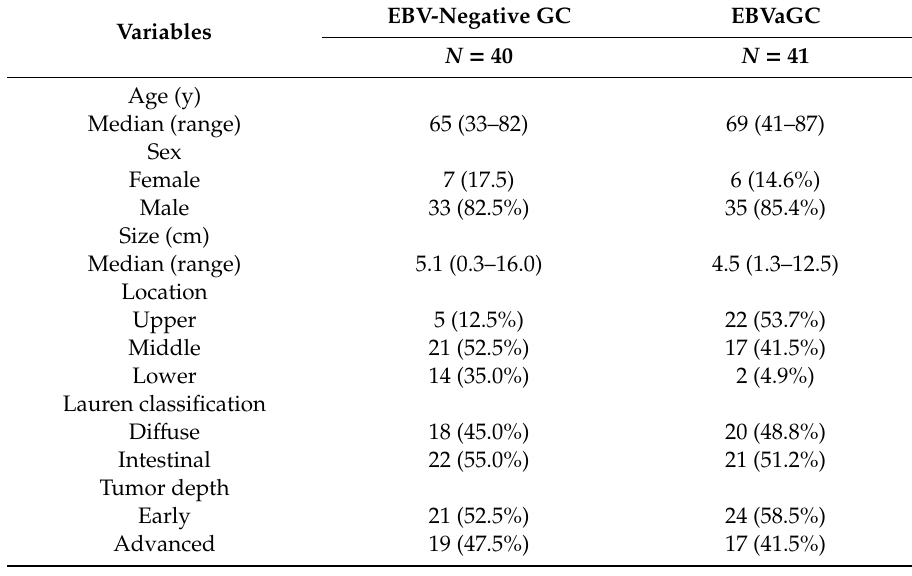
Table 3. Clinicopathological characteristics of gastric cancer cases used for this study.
____________________
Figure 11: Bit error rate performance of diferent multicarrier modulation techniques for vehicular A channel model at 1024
____________________
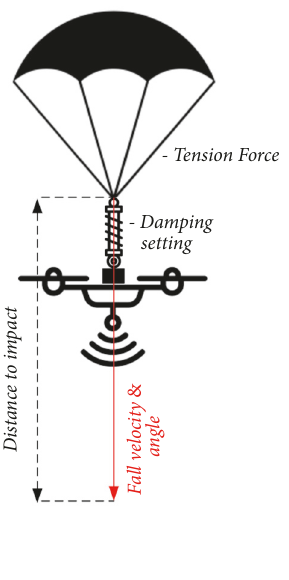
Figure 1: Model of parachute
____________________
Whenever the string "Figure" appears on a line of the material, that line counts; report the count and nothing else.

*Exercise response:* 2